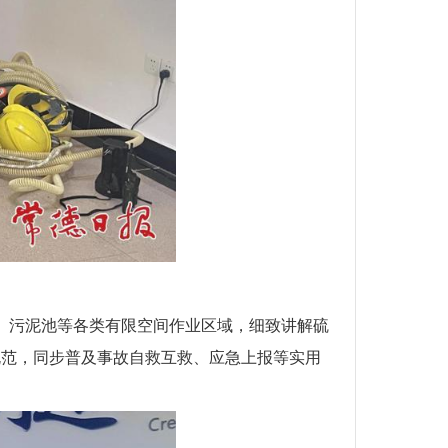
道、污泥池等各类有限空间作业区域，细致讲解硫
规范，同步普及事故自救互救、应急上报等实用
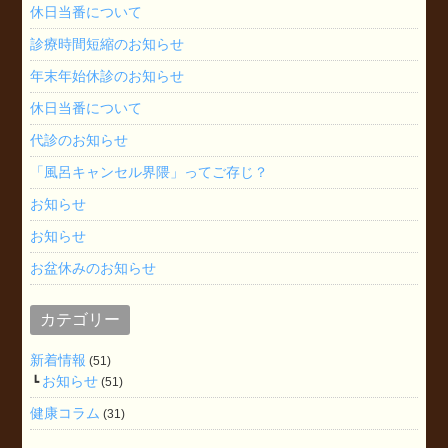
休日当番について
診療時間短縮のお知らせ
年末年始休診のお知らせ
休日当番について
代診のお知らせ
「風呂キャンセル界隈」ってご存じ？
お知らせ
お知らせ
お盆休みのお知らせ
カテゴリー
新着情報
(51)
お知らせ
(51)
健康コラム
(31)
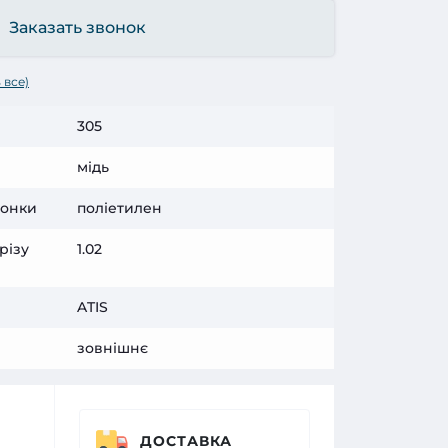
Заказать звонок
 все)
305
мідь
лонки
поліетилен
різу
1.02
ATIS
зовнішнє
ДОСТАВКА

########################################

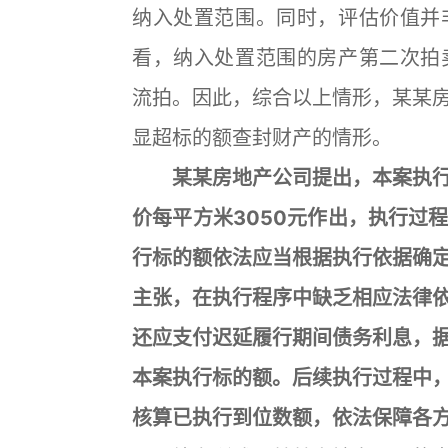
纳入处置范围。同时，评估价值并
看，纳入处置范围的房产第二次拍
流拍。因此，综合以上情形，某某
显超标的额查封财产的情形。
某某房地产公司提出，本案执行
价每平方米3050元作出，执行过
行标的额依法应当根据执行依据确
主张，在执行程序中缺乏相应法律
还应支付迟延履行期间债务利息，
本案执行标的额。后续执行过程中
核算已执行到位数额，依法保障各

########################################

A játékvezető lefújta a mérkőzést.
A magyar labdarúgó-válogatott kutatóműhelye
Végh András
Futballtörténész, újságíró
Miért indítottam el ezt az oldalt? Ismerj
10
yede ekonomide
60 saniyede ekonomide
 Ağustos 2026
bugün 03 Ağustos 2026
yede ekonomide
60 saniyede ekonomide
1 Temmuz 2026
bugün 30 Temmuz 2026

########################################

What you need to do:
In the entries above, find the line holding "A magyar labdarúgó-válogatott kutatóműhelye" and the line holding "bugün 30 Temmuz 2026", then retype exactly those two lines and every line between them, and nothing else.

Solution to the problem:
A magyar labdarúgó-válogatott kutatóműhelye
Végh András
Futballtörténész, újságíró
Miért indítottam el ezt az oldalt? Ismerj
10
yede ekonomide
60 saniyede ekonomide
 Ağustos 2026
bugün 03 Ağustos 2026
yede ekonomide
60 saniyede ekonomide
1 Temmuz 2026
bugün 30 Temmuz 2026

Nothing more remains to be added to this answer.